Take the data below. Output it exactly from its first line through the line containing "left elbow: (292, 818)".

**** Data records ****

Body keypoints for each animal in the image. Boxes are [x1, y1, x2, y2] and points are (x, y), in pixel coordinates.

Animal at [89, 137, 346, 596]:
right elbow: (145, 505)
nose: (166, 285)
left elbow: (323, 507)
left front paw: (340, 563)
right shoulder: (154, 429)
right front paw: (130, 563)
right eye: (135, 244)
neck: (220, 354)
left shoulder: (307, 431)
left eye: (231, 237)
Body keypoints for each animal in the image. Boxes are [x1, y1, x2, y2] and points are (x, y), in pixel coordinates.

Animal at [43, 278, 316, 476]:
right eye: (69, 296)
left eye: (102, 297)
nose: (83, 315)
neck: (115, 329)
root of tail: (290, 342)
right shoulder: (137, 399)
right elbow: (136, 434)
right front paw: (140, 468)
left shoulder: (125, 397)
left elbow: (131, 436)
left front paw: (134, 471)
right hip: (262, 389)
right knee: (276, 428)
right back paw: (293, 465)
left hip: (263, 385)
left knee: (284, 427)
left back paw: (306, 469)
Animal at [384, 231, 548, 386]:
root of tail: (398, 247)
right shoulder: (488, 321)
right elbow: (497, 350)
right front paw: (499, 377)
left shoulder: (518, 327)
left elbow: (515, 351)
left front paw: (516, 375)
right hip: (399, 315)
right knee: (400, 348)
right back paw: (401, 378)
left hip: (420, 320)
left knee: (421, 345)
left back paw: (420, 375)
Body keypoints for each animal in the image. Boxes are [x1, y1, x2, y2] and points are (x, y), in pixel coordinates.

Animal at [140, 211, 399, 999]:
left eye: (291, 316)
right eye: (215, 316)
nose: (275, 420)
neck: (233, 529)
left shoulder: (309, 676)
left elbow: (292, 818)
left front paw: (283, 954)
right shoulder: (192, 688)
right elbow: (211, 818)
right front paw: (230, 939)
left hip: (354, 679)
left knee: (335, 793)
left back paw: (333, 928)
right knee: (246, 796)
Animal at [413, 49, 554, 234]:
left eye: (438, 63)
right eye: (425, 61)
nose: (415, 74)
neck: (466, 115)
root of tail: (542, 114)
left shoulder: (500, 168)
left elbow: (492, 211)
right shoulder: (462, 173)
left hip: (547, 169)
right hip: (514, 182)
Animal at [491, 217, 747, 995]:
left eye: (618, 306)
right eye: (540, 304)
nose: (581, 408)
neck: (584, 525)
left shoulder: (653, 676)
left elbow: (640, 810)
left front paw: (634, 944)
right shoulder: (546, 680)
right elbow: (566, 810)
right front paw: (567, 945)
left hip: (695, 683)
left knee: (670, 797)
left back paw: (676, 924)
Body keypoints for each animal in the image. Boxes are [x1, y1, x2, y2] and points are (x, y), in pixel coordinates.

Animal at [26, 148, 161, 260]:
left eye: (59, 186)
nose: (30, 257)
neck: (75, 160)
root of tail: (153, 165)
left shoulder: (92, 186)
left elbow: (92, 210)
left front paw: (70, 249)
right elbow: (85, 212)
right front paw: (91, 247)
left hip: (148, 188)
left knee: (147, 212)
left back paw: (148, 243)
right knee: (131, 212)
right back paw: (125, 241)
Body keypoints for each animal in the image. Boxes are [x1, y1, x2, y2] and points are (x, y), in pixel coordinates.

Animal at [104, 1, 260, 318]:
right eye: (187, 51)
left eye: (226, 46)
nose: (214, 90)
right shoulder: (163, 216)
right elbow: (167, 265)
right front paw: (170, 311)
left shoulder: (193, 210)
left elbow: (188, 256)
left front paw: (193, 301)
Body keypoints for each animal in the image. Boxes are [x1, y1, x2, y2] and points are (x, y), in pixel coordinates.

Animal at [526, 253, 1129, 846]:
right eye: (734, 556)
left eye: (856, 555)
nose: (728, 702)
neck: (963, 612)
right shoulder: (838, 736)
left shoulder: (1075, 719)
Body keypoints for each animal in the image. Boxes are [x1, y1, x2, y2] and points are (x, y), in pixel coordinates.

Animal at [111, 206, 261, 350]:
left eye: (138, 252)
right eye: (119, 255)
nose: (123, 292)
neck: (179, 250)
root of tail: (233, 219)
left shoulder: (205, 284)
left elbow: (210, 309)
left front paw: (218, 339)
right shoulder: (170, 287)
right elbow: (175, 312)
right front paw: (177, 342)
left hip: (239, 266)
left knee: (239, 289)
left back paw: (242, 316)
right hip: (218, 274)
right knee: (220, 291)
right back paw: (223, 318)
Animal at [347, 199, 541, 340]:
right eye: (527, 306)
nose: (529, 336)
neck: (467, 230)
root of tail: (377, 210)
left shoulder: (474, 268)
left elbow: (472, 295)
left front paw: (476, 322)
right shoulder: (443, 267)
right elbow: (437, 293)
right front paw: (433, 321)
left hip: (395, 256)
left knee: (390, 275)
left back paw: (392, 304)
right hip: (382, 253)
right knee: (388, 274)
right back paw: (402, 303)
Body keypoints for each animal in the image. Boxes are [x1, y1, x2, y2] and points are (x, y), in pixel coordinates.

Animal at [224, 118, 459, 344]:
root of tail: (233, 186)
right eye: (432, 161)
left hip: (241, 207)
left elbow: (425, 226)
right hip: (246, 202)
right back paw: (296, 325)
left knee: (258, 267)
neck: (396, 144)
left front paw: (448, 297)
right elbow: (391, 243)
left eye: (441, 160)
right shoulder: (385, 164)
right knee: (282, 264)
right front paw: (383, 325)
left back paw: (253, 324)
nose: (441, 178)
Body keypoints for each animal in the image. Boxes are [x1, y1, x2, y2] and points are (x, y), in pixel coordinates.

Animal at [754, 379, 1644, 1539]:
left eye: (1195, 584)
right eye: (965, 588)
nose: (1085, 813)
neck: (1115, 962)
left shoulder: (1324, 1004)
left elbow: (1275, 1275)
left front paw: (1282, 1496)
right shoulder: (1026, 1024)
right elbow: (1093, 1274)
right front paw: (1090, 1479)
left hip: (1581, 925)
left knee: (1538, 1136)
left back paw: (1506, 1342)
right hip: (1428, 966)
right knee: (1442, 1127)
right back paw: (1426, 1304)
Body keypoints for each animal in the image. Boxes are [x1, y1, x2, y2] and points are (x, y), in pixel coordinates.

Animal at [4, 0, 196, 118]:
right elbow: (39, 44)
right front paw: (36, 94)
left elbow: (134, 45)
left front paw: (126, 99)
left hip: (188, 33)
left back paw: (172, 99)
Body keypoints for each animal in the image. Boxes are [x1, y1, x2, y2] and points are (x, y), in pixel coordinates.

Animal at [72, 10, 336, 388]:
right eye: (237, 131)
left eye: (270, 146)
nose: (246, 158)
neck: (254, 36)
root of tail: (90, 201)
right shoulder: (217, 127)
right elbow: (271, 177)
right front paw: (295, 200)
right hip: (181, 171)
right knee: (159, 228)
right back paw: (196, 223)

****

Problem solution:
Body keypoints for each animal in the image. Boxes are [x1, y1, x2, y2] and points are (x, y), in pixel coordinates.

Animal at [89, 137, 346, 596]:
right elbow: (145, 505)
nose: (166, 285)
left elbow: (323, 507)
left front paw: (340, 563)
right shoulder: (154, 429)
right front paw: (130, 563)
right eye: (135, 244)
neck: (220, 354)
left shoulder: (307, 431)
left eye: (231, 237)
Body keypoints for each animal in the image. Boxes are [x1, y1, x2, y2] and points are (x, y), in pixel coordinates.

Animal at [43, 278, 316, 476]:
right eye: (69, 296)
left eye: (102, 297)
nose: (83, 315)
neck: (115, 329)
root of tail: (290, 342)
right shoulder: (137, 399)
right elbow: (136, 434)
right front paw: (140, 468)
left shoulder: (125, 397)
left elbow: (131, 436)
left front paw: (134, 471)
right hip: (262, 389)
right knee: (276, 428)
right back paw: (293, 465)
left hip: (263, 385)
left knee: (284, 427)
left back paw: (306, 469)
Animal at [384, 231, 548, 386]:
root of tail: (398, 247)
right shoulder: (488, 321)
right elbow: (497, 350)
right front paw: (499, 377)
left shoulder: (518, 327)
left elbow: (515, 351)
left front paw: (516, 375)
right hip: (399, 315)
right knee: (400, 348)
right back paw: (401, 378)
left hip: (420, 320)
left knee: (421, 345)
left back paw: (420, 375)
Body keypoints for each animal in the image. Boxes are [x1, y1, x2, y2] and points are (x, y), in pixel coordinates.

Animal at [140, 211, 399, 999]:
left eye: (291, 316)
right eye: (215, 316)
nose: (275, 420)
neck: (233, 529)
left shoulder: (309, 676)
left elbow: (292, 818)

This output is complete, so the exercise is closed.